**Text**
_ _ _ _ _ _ _

In accordance with paragraphs (b)(2)(ii)
and (3) of this section, when CBP
discloses information to an eligible
person prior to seizure, CBP will notify
the eligible person that some or all of
the information being released may be
subject to the protections of the Trade
Secrets Act, and that CBP is only
disclosing the information to the eligible
person for the purpose of assisting CBP
in determining whether the
merchandise violates the DMCA.
(2) Bond. CBP may release a sample
under paragraphs (b)(2)(ii) and (3) of
this section when the eligible person
furnishes to CBP a bond in an amount
specified by CBP and containing the
conditions set forth in § 113.70 of this
chapter. CBP may demand the return of
the sample at any time. The eligible
person must return the sample to CBP
upon demand or at the conclusion of
any examination, testing, or similar
procedure performed on the sample. In
the event that the sample is damaged,
destroyed, or lost while in the
possession of the eligible person, the
eligible person must, in lieu of return of
the sample, certify to CBP that: ‘‘The
sample described as [insert description]
and provided pursuant to 19 CFR
133.47(c) was (damaged/destroyed/lost)
during examination, testing, or other
use.’’
(d) Disclosure to importer of
unredacted photographs, images or
samples. CBP will disclose to the
importer unredacted photographs,
images, or an unredacted sample of
imported merchandise suspected of
violating the DMCA at any time after the
merchandise is presented to CBP for
examination. CBP may demand the
return of the sample at any time. The
importer must return the sample to CBP
upon demand or at the conclusion of
any examination, testing, or similar
procedure performed on the sample. In
the event that the sample is damaged,
destroyed, or lost while in the
possession of the importer, the importer
must, in lieu of return of the sample,
certify to CBP that: ‘‘The sample
described as [insert description] and
provided pursuant to 19 CFR 133.47(d)

_ _ _ _ _ _ _

**Study material**
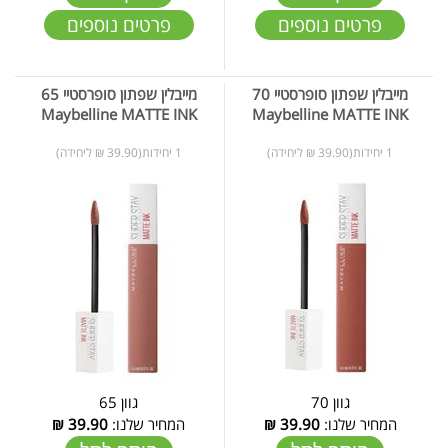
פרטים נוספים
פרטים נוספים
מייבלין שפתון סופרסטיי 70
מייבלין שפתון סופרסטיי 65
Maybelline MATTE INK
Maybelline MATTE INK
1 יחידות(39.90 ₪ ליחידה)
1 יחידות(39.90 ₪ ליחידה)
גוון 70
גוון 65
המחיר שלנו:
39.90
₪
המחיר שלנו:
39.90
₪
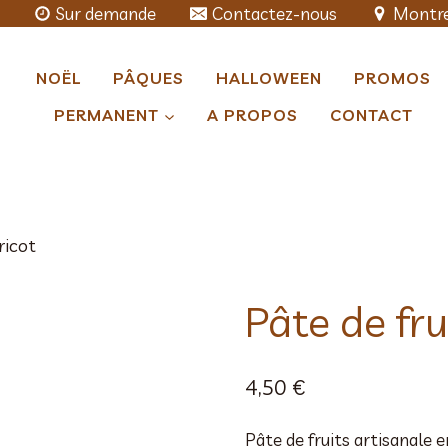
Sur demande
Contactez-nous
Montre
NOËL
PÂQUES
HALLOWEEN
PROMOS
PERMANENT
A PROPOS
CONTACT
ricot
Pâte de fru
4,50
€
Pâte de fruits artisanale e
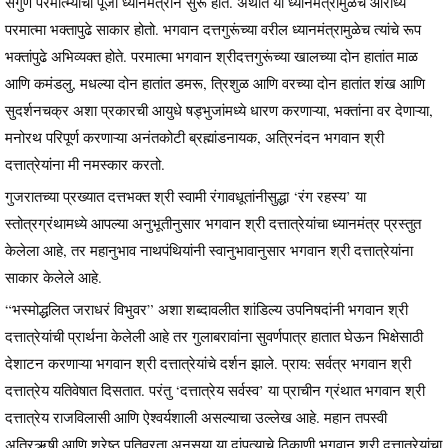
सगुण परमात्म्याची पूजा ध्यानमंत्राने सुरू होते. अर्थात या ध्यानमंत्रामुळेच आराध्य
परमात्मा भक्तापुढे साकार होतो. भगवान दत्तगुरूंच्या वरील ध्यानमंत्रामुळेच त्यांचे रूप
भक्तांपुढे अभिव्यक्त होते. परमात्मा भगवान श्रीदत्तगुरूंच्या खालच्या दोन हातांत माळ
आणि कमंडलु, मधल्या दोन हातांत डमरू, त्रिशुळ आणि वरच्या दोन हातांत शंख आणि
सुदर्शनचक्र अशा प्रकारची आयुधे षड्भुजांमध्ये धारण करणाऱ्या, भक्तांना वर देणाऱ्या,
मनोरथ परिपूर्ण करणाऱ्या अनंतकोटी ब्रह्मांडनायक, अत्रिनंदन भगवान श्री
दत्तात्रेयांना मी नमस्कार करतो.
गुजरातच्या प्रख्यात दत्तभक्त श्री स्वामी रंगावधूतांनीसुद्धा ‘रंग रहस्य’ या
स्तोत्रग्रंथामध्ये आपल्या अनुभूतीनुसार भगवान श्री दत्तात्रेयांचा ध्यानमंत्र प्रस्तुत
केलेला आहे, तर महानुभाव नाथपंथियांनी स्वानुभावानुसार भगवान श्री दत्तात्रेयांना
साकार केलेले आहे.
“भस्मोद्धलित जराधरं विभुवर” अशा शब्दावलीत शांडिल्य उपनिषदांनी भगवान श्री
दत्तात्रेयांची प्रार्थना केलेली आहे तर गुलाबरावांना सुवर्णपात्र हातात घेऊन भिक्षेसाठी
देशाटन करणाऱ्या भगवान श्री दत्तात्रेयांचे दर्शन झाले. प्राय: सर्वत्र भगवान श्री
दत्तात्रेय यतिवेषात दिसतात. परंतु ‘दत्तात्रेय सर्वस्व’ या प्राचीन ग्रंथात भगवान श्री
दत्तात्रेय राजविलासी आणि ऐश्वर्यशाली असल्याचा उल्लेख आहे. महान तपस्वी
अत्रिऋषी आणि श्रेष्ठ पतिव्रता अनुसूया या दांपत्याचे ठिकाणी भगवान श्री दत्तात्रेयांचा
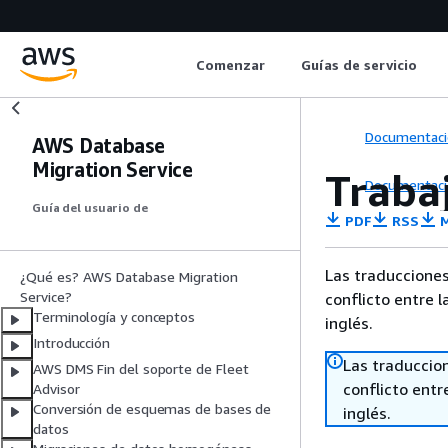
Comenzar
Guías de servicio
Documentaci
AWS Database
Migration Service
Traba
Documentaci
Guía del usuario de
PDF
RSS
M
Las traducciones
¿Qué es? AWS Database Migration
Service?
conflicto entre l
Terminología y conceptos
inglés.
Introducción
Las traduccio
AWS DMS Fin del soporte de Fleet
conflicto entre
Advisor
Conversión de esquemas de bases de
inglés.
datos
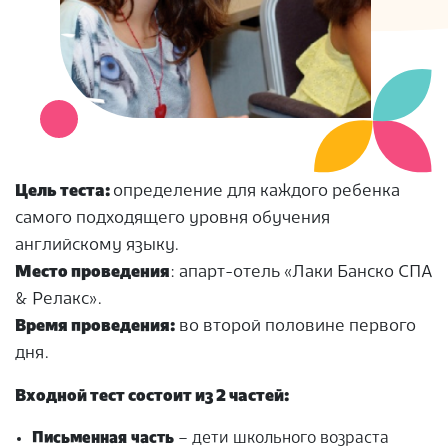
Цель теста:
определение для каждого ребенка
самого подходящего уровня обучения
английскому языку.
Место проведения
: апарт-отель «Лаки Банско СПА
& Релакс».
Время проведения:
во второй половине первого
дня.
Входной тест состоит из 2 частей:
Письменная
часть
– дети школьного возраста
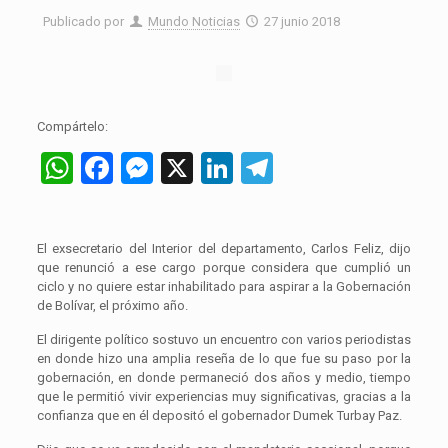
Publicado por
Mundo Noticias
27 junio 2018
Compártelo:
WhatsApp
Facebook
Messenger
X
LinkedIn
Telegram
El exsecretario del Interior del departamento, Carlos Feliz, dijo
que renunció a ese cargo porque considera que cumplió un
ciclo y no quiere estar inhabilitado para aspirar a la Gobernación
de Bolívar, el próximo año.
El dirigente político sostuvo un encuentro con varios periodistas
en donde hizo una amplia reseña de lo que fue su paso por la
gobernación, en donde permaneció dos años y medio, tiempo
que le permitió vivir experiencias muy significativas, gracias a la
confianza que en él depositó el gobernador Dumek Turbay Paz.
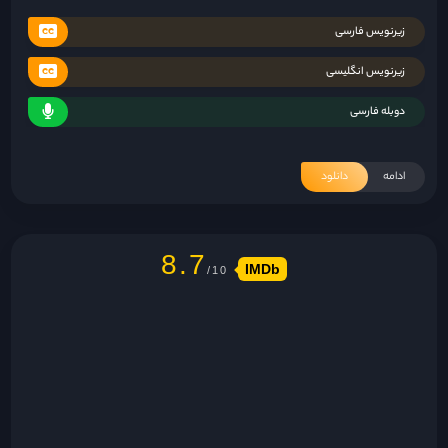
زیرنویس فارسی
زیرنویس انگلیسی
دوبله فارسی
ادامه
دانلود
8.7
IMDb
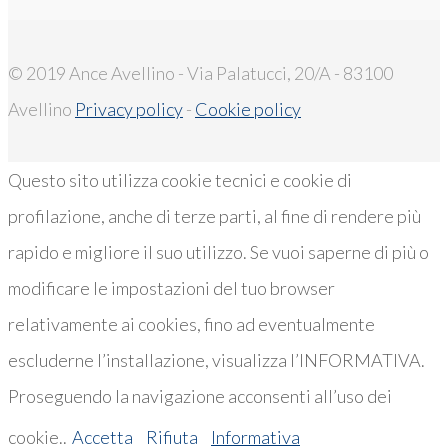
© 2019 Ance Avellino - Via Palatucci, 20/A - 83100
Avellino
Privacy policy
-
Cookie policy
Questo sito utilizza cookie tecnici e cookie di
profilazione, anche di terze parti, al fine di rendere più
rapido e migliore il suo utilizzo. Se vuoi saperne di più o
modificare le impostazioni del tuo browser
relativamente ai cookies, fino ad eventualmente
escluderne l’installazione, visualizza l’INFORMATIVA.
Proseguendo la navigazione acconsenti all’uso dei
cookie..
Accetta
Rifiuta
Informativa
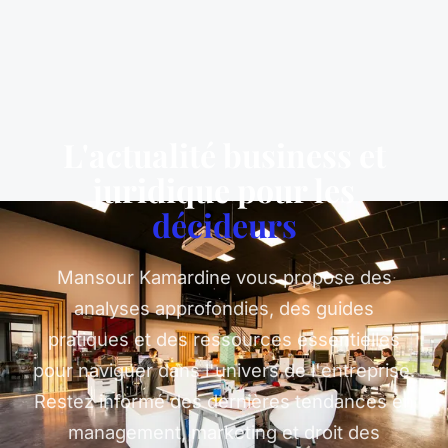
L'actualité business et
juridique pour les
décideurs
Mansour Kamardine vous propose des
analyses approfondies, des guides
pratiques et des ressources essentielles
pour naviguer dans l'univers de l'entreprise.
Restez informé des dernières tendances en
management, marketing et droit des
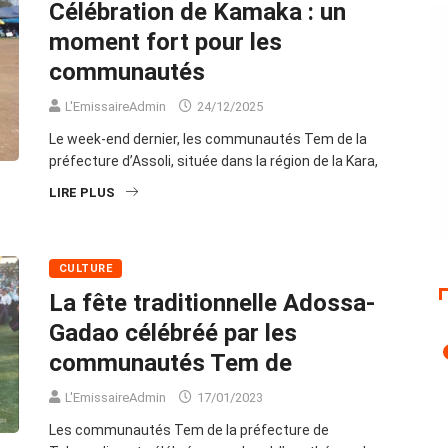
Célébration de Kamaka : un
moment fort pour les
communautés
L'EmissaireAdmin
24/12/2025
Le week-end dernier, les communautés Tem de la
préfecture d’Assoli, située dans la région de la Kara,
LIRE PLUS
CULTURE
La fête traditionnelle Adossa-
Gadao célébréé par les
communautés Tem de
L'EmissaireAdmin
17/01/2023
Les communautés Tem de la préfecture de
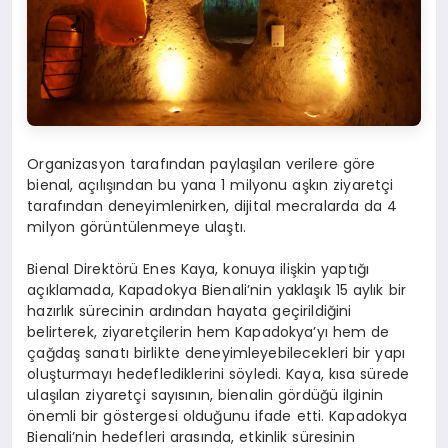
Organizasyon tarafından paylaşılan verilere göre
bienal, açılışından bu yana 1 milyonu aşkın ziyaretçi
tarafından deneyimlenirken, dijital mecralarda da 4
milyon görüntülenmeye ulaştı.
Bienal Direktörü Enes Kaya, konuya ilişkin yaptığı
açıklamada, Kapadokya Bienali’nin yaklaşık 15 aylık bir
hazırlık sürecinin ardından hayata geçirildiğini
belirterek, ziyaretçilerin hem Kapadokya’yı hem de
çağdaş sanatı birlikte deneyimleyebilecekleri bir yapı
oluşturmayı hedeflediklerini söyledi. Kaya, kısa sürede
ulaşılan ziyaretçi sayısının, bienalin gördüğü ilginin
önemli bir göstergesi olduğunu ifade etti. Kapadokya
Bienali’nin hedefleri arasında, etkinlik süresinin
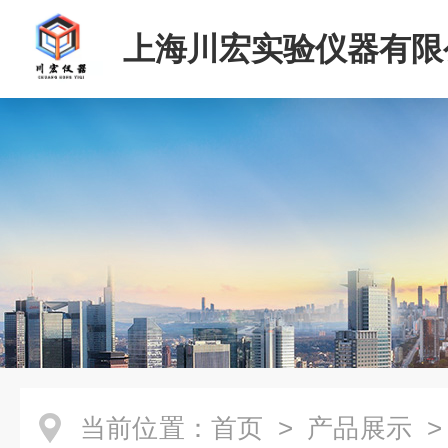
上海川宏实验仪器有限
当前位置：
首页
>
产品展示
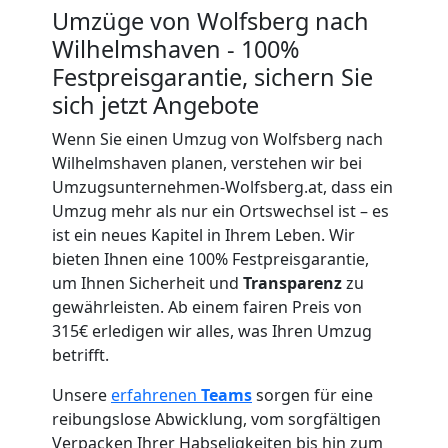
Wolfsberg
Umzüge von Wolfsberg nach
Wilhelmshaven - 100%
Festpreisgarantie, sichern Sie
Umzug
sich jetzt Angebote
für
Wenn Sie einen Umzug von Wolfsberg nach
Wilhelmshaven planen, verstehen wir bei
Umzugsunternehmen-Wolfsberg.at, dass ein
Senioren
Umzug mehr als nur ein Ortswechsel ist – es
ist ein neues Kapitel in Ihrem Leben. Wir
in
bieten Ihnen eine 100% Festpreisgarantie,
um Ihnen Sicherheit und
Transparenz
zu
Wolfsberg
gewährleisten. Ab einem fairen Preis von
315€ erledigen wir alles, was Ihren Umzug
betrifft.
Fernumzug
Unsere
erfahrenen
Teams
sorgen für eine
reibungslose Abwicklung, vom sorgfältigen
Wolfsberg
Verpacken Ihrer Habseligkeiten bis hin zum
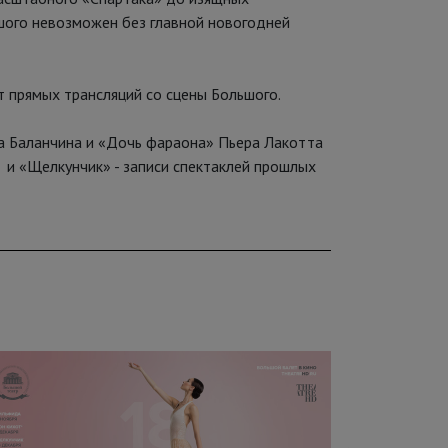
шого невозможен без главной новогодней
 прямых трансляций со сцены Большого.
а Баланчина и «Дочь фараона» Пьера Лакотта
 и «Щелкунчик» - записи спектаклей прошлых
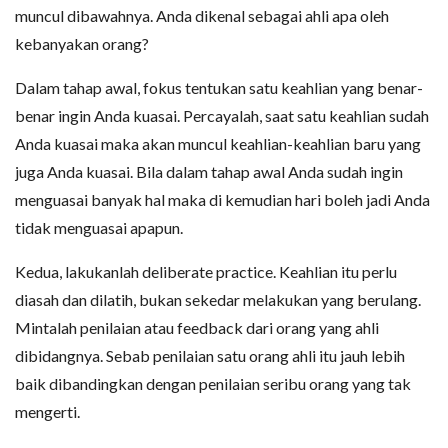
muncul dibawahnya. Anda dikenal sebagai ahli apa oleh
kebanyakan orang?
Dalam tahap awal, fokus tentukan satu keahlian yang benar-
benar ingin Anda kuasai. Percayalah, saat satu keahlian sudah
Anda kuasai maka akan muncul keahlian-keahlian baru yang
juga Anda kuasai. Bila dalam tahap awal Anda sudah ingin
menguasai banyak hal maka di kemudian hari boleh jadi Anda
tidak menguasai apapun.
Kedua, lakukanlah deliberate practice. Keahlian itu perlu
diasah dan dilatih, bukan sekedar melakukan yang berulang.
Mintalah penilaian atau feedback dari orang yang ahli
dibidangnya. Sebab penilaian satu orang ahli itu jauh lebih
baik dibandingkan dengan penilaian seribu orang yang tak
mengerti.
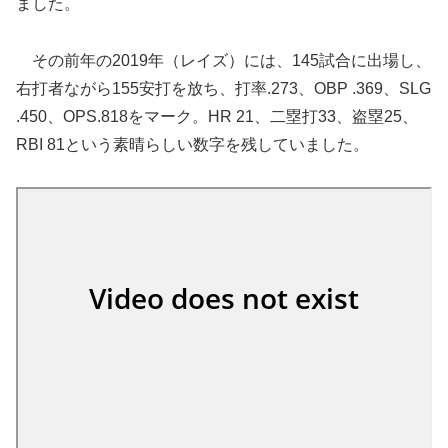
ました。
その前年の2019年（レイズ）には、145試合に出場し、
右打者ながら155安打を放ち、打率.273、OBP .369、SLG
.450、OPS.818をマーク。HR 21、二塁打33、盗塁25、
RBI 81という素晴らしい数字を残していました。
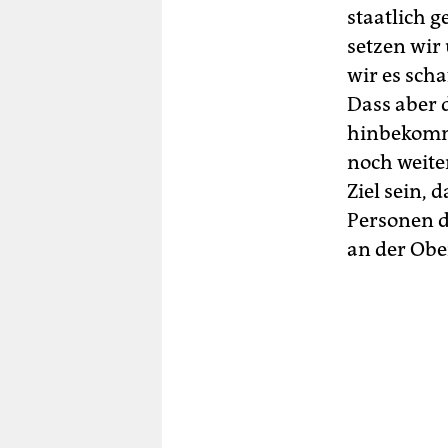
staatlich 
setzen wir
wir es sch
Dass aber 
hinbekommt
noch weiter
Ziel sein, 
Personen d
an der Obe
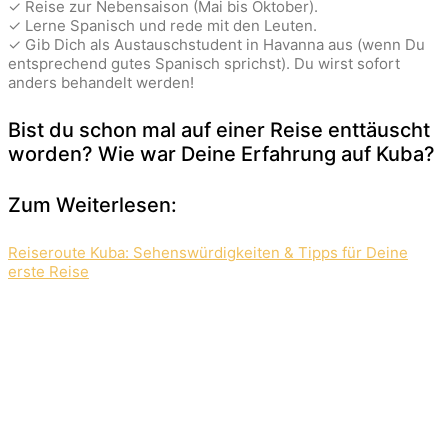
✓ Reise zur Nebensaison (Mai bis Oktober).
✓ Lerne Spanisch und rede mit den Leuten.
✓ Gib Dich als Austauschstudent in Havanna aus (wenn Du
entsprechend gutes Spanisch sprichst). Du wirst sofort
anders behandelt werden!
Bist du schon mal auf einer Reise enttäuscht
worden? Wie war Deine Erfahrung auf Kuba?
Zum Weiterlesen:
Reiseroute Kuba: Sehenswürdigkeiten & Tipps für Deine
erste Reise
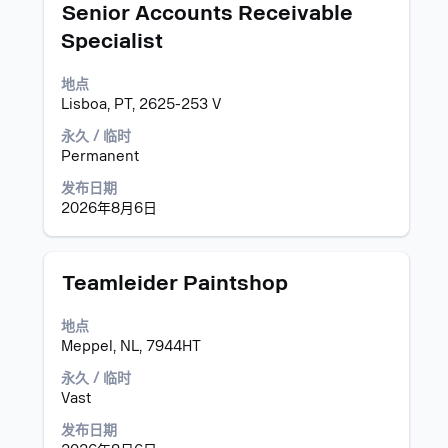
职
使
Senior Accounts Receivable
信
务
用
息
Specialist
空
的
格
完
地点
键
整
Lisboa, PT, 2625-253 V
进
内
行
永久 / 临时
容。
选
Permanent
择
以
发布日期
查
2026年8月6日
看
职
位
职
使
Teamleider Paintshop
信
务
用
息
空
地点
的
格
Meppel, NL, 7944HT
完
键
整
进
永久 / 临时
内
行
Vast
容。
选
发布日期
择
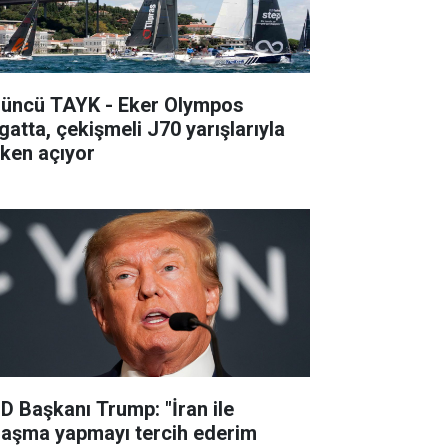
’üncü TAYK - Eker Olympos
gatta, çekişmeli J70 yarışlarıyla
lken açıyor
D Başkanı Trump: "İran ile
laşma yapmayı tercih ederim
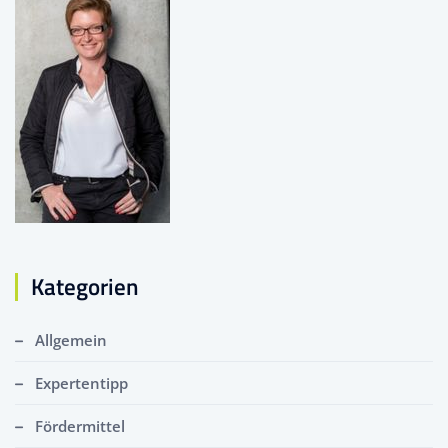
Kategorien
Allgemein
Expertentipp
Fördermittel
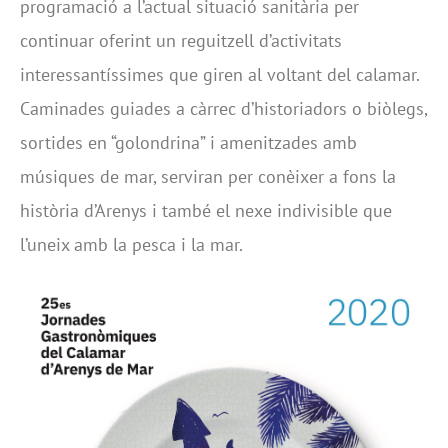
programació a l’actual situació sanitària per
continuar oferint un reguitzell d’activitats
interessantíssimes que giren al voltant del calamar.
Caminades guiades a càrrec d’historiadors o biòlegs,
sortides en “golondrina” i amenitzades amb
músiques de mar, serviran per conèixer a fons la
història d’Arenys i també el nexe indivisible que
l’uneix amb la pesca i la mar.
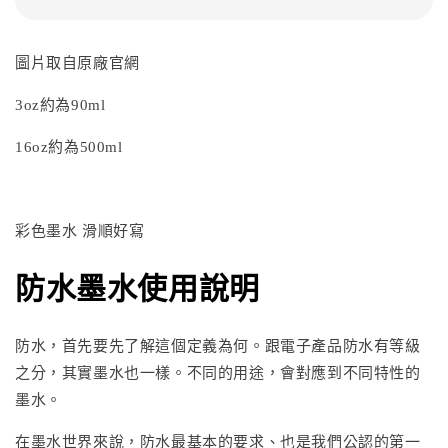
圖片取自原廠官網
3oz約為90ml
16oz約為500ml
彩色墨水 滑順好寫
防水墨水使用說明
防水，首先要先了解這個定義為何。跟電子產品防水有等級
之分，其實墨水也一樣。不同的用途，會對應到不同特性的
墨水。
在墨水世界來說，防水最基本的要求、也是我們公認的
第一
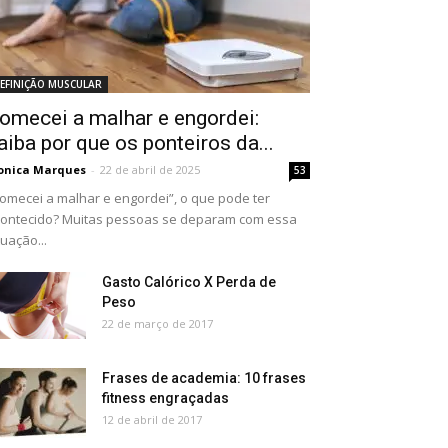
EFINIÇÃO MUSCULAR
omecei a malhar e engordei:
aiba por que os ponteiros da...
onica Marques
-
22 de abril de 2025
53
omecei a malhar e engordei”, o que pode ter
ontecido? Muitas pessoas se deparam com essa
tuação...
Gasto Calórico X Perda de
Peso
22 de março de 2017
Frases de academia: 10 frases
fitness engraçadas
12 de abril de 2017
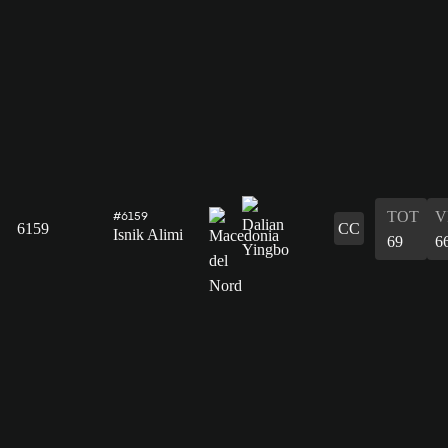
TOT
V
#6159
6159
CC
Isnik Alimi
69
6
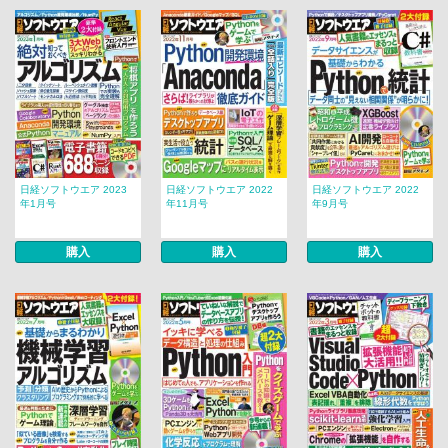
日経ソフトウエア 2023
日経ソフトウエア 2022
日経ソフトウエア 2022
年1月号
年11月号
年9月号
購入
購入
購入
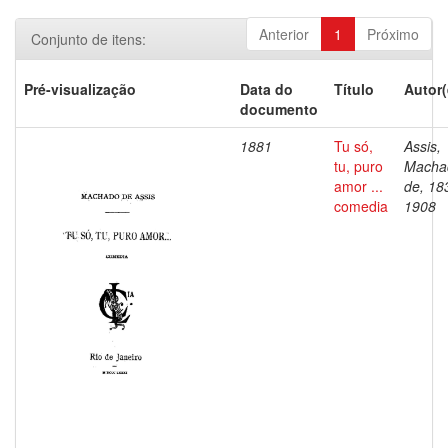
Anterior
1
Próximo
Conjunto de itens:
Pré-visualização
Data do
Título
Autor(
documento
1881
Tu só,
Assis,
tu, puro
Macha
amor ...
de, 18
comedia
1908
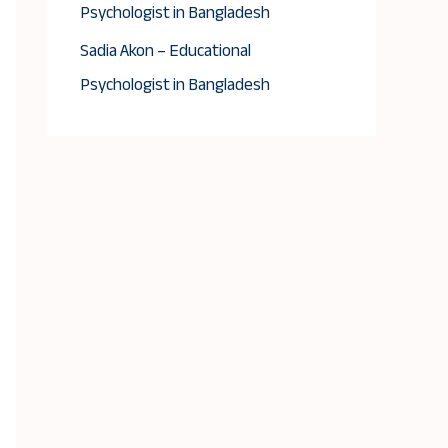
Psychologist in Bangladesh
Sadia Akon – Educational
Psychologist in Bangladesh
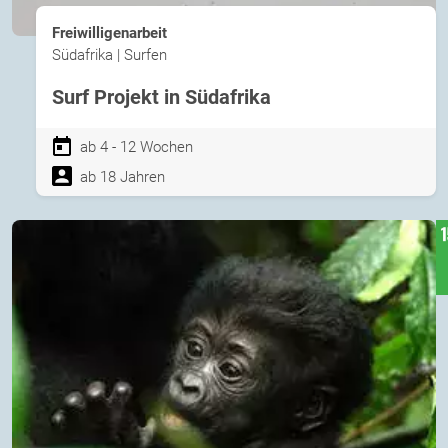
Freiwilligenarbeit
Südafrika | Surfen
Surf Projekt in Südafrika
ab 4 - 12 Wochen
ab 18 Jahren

_ _ _ _ _ _ _

**Study questions**
1. Copy the rows from their first line through the line that contains "Pâte de fruits artisanale e", including both of those lines, and omit the picture lines.
2. Continue the regulation on CBP disclosure of samples from the point at which it stops.

**Outputs in order**
1.
פרטים נוספים
פרטים נוספים
מייבלין שפתון סופרסטיי 70
מייבלין שפתון סופרסטיי 65
Maybelline MATTE INK
Maybelline MATTE INK
1 יחידות(39.90 ₪ ליחידה)
1 יחידות(39.90 ₪ ליחידה)
גוון 70
גוון 65
המחיר שלנו:
39.90
₪
המחיר שלנו:
39.90
₪
Sur demande
Contactez-nous
Montre
NOËL
PÂQUES
HALLOWEEN
PROMOS
PERMANENT
A PROPOS
CONTACT
ricot
Pâte de fru
4,50
€
Pâte de fruits artisanale e

2.
was (damaged/destroyed/lost) during
examination, testing, or other use.’’
(e) Seizure and disclosure to injured
person of comprehensive importation
information. Upon a determination by
CBP, made any time after the
merchandise has been presented for
examination, that an article of domestic
or foreign manufacture imported into
the United States violates the DMCA as
described in paragraph (a)(1) of this
section, CBP will seize such
merchandise and, in the absence of
written consent of the injured person
(see paragraph (g) of this section), forfeit
the seized merchandise in accordance
with the customs laws. When
merchandise is seized under this
section, CBP will disclose to the injured
person the following comprehensive
importation information, if available,
within 30 business days from the date
of the notice of the seizure:
(1) The date of importation;
(2) The port of entry;
(3) The description of the
merchandise from the notice of seizure;
(4) The quantity as set forth in the
notice of seizure;
(5) The country of origin of the
merchandise;
(6) The name and address of the
manufacturer;
(7) The name and address of the
exporter; and
(8) The name and address of the
importer.
(f) Disclosure to injured person,
following seizure, of unredacted
photographs, images and samples. At
any time following a seizure of DMCA-
violative merchandise under this
section, and upon receipt of a proper
request from the injured person, CBP
may provide, if available, photographs,
images, or a sample of the seized
merchandise and its retail packaging or
labels, in its condition as presented for
examination, to the injured person. CBP
may release a sample under this
paragraph when the injured party
furnishes to CBP a bond in an amount
specified by CBP and containing the
conditions set forth in § 113.70 of this
chapter. CBP may demand the return of
the sample at any time. The injured
person must return the sample to CBP
upon demand or at the conclusion of the
examination, testing, or other use. In the
event that the sample is damaged,
destroyed, or lost while in the
possession of the injured person, the
injured person must, in lieu of return of
the sample, certify to CBP that: ‘‘The
sample described as [insert description]
and provided pursuant to 19 CFR
133.47(f) was (damaged/destroyed/lost)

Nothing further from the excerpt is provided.